In excess of two million drivers are committing offences on a daily basis by driving with expired licences, running the risk of being fined £1000 if they are caught and even more seriously, potentially rendering their motor insurance invalid.
This problem has seemingly arisen since the introduction of photocard licences in 1998, which require renewal every ten years. The DVLA do send reminders (a D798 form) to drivers whose photocard licences are due to expire, but whether or not the reminder reaches the driver depends on the DVLA having a correct, up-to-date address on file (a failure to update the DVLA following a change of address can itself also result in a fine).
The renewal process is very straightforward and can be undertaken online, by mail or at a Post Office. A fee of £20 is levied for renewal.

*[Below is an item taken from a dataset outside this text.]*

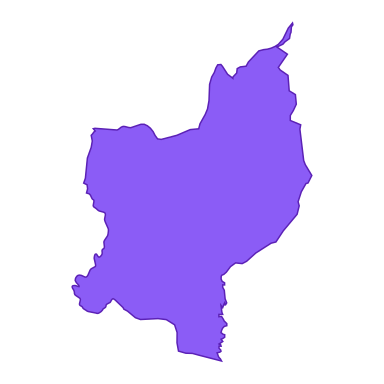 SVG path tracing the border of HaZafon
{"feature_id": "ISR-3056", "entity_name": "HaZafon", "entity_type": "District", "adm_level": 1, "iso_a3": "ISR", "parent_name": "Israel", "parent_adm1": "", "projection": "albers", "projection_center": [35.33, 32.896], "detail": "fine", "context": "isolated", "style": "filled", "palette": "violet", "viewbox_px": 384, "rotation_deg": 0, "n_neighbors": 0, "source": "natural_earth", "source_scale": "10m", "svg_char_len": 3968}
<svg xmlns="http://www.w3.org/2000/svg" viewBox="0 0 384 384"><path d="M221.5,361.0L199.0,355.2L192.4,353.4L185.8,353.2L178.5,351.1L177.0,342.8L177.1,332.5L174.6,324.8L166.3,319.6L158.0,318.6L140.5,319.5L135.4,317.7L127.5,311.1L123.8,309.1L123.1,307.6L115.3,300.1L114.4,299.4L113.1,298.7L112.6,298.9L112.2,299.2L111.5,300.0L110.7,301.5L110.4,302.0L110.1,302.4L109.6,302.7L107.1,304.0L106.7,304.3L106.3,304.7L106.1,305.2L106.0,305.8L105.9,306.4L105.6,307.1L105.1,307.6L103.6,308.6L103.1,309.0L102.8,309.4L102.6,309.9L102.0,310.6L101.2,311.5L99.3,312.8L98.2,313.3L97.3,313.4L96.7,313.3L96.2,313.1L88.1,311.5L86.8,310.9L85.9,310.2L84.2,309.2L83.4,308.6L82.8,307.9L82.5,307.2L82.0,306.6L80.2,305.5L79.7,305.0L79.5,304.4L79.5,303.8L79.6,303.2L80.2,300.8L80.4,299.5L80.2,298.8L79.8,298.2L76.1,295.7L74.9,294.7L74.7,294.2L74.5,293.7L74.4,293.0L74.4,292.3L74.2,291.4L73.8,290.2L72.6,288.3L72.2,287.2L72.2,286.4L72.5,286.0L73.0,285.7L73.6,285.6L74.9,285.5L75.5,285.6L76.2,285.8L77.8,286.4L79.0,286.6L79.1,286.2L78.7,285.2L76.5,282.8L75.7,281.5L75.2,280.4L75.3,279.7L75.5,278.5L75.7,278.0L76.3,277.0L76.6,276.6L77.3,275.8L77.8,275.5L78.3,275.3L78.9,275.2L79.5,275.1L80.2,275.2L81.4,275.4L85.1,277.1L85.6,277.1L86.2,277.0L86.7,276.7L87.1,276.4L88.0,275.0L90.0,270.3L90.6,269.4L91.0,269.0L91.4,268.7L95.4,266.5L95.6,265.7L95.5,264.3L94.2,258.5L94.2,257.8L94.5,255.9L94.9,254.8L95.2,254.3L95.6,254.1L96.1,254.0L96.6,254.3L96.9,254.7L97.8,256.1L98.1,256.5L98.5,256.9L98.9,257.1L99.4,257.1L99.9,256.8L100.3,256.5L101.0,255.8L101.7,254.9L102.1,253.9L102.2,253.3L102.2,252.5L102.0,250.8L102.2,250.0L102.5,249.4L103.9,248.5L104.2,247.8L104.4,246.8L103.9,242.2L104.0,241.5L104.4,240.6L104.6,240.2L107.5,235.9L107.8,235.0L108.1,233.7L108.4,231.0L108.4,229.7L108.3,228.8L105.5,222.5L104.9,220.9L104.6,219.7L104.6,219.0L105.4,214.9L105.3,213.9L105.1,213.2L104.7,212.8L103.7,212.2L99.6,211.1L98.5,210.6L98.1,210.3L97.3,209.6L96.9,209.2L96.1,208.5L93.8,206.9L93.4,206.3L93.2,205.6L93.9,201.5L93.9,200.5L93.6,199.9L92.5,199.2L92.0,198.5L91.5,197.5L90.5,195.3L89.8,194.4L89.1,193.8L87.1,193.2L86.5,193.0L87.6,188.8L87.1,184.8L83.7,183.1L85.4,178.2L87.4,158.0L91.2,147.4L92.3,141.0L91.2,135.3L92.4,134.1L93.9,132.0L95.2,131.0L93.3,128.7L94.6,128.4L94.9,128.3L117.0,130.0L118.2,129.5L121.3,127.1L123.1,126.4L124.8,126.5L128.7,127.5L130.7,127.7L140.9,124.3L144.3,124.3L145.7,125.0L147.3,125.7L150.4,128.2L153.1,131.6L155.1,135.5L157.6,138.9L161.3,139.4L176.9,135.3L190.2,129.6L198.7,128.8L200.0,123.8L205.2,114.5L207.5,109.0L209.0,100.6L209.6,84.3L211.7,77.0L214.3,72.5L215.9,68.0L217.7,64.8L220.9,64.5L222.5,66.4L227.6,74.3L231.1,76.9L232.8,78.3L232.8,78.2L233.0,76.9L236.7,73.0L237.2,68.6L240.3,66.9L246.1,66.2L248.4,62.0L258.8,50.9L263.7,49.6L267.4,49.2L271.3,48.1L275.1,46.4L278.4,44.3L282.9,39.2L288.3,28.1L292.5,23.0L292.9,24.8L291.4,26.9L291.0,32.3L290.2,34.1L289.5,38.5L285.0,41.8L282.9,44.2L276.9,47.0L287.4,54.2L278.3,67.4L280.2,70.0L288.0,75.4L289.2,90.8L295.4,94.6L296.3,104.2L293.3,110.6L290.3,115.5L290.3,120.5L300.7,124.8L299.9,129.2L303.7,160.6L305.3,164.7L311.8,175.5L308.0,183.0L306.0,183.5L301.3,191.8L298.1,201.7L299.2,205.8L297.1,214.3L283.3,230.8L275.9,242.0L271.1,243.2L255.8,253.0L246.6,261.3L242.2,263.6L235.6,262.9L230.5,266.6L226.3,272.2L223.8,274.4L221.8,275.2L221.2,276.3L221.1,279.0L222.2,281.4L224.6,282.8L224.6,284.9L222.7,284.9L222.7,287.3L224.3,290.3L225.1,298.8L226.7,302.9L225.6,304.7L225.2,304.9L225.0,304.1L224.6,302.9L224.0,304.1L222.7,307.6L221.0,305.4L221.9,312.3L222.7,314.4L218.9,314.4L218.9,316.7L220.4,316.5L221.6,316.5L223.5,319.5L224.1,320.9L226.8,323.6L226.8,325.7L224.3,326.4L222.6,328.2L221.6,330.4L221.0,332.7L222.1,333.4L222.7,334.0L223.5,334.4L224.7,334.7L224.7,337.2L223.0,338.4L221.1,339.2L222.8,341.5L219.0,344.0L219.6,344.5L220.2,344.4L220.6,344.6L221.1,346.2L219.0,346.2L219.0,348.2L220.7,350.0L221.0,351.3L219.8,352.2L217.1,352.8L218.4,356.4L219.0,357.5L220.4,358.9L221.5,361.0Z" fill="#8b5cf6" stroke="#5b21b6" stroke-width="1.5"/></svg>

Old style paper licences don’t usually expire until the driver’s seventieth birthday, but Parliament has provided that paper licences will be recalled and it’s anticipated these will have been phased out completely by 2015.
For businesses operating motor fleets and those with employees who drive in the course of their employment, it’s critical that drivers are aware (through a company policy) that it is their responsibility to ensure that their two part or photocard licences are renewed and that the DVLA are updated of any changes in name, address or any other relevant information, eg, any medical conditions. It would also be advisable to keep a log of all driving licences and periodically review the same to check that no driving licences have expired as a secondary measure. The implications for a business and driver if indemnity is declined following an incident because of an expired driving licence cannot be underestimated.